▶ [Work to be completed] Reproduce verbatim the lines of the material below, starting at the line with "f(u) ∈ C<sup>ℓ</sup>([0,T];" and ending at the line with "that requires ∂<sub>n</sub>Δ<sup>q</sup>f(u)", both inclusive; skip the rest.
● ● ● ●
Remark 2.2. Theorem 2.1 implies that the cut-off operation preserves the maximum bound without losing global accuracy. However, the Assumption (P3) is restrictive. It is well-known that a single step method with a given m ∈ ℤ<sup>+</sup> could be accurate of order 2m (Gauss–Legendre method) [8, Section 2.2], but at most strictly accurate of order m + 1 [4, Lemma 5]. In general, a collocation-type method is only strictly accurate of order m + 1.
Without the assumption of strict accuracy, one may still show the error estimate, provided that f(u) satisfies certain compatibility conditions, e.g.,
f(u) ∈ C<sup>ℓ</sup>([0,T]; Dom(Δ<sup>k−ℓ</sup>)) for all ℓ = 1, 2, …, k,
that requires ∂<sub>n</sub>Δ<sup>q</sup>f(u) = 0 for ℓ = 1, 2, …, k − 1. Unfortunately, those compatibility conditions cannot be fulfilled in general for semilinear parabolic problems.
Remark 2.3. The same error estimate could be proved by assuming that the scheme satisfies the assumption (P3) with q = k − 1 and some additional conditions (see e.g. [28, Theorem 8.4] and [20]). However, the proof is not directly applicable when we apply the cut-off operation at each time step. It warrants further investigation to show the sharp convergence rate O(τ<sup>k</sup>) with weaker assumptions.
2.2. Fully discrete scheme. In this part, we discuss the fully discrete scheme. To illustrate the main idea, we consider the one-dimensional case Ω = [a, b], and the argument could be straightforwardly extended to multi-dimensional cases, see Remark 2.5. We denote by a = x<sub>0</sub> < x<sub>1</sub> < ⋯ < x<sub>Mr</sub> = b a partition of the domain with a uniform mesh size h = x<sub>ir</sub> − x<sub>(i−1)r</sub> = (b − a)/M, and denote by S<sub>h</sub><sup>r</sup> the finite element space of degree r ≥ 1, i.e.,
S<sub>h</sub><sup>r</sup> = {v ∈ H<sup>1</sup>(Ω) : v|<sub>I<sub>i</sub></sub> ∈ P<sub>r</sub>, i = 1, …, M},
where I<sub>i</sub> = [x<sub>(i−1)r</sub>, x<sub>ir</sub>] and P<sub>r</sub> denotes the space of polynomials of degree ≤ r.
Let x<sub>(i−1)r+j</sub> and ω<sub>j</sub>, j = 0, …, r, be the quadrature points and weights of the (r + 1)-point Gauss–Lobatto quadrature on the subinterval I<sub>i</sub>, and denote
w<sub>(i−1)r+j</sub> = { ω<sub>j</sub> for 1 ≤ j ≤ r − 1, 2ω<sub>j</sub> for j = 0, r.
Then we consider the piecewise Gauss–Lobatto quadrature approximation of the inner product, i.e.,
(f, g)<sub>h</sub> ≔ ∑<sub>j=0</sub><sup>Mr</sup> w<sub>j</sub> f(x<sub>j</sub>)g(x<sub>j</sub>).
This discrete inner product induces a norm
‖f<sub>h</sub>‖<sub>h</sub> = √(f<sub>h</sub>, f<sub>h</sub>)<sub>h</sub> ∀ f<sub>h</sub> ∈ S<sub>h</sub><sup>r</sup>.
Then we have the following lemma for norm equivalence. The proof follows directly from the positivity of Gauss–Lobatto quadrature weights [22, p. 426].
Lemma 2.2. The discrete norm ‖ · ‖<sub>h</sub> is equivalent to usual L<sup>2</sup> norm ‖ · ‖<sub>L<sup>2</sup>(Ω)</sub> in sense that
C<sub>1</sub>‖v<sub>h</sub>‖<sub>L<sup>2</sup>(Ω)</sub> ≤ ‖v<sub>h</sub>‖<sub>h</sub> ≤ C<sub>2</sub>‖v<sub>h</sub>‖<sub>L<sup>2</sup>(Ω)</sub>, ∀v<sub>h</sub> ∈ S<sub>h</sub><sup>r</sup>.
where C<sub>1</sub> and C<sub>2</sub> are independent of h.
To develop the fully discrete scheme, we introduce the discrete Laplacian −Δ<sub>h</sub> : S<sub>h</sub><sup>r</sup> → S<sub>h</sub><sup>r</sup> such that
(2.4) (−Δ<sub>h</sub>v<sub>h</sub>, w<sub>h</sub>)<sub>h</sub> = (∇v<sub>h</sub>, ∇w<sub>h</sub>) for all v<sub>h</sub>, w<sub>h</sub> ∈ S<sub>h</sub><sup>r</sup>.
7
● ● ● ●
▶ [Final answer]
f(u) ∈ C<sup>ℓ</sup>([0,T]; Dom(Δ<sup>k−ℓ</sup>)) for all ℓ = 1, 2, …, k,
that requires ∂<sub>n</sub>Δ<sup>q</sup>f(u) = 0 for ℓ = 1, 2, …, k − 1. Unfortunately, those compatibility conditions cannot be fulfilled in general for semilinear parabolic problems.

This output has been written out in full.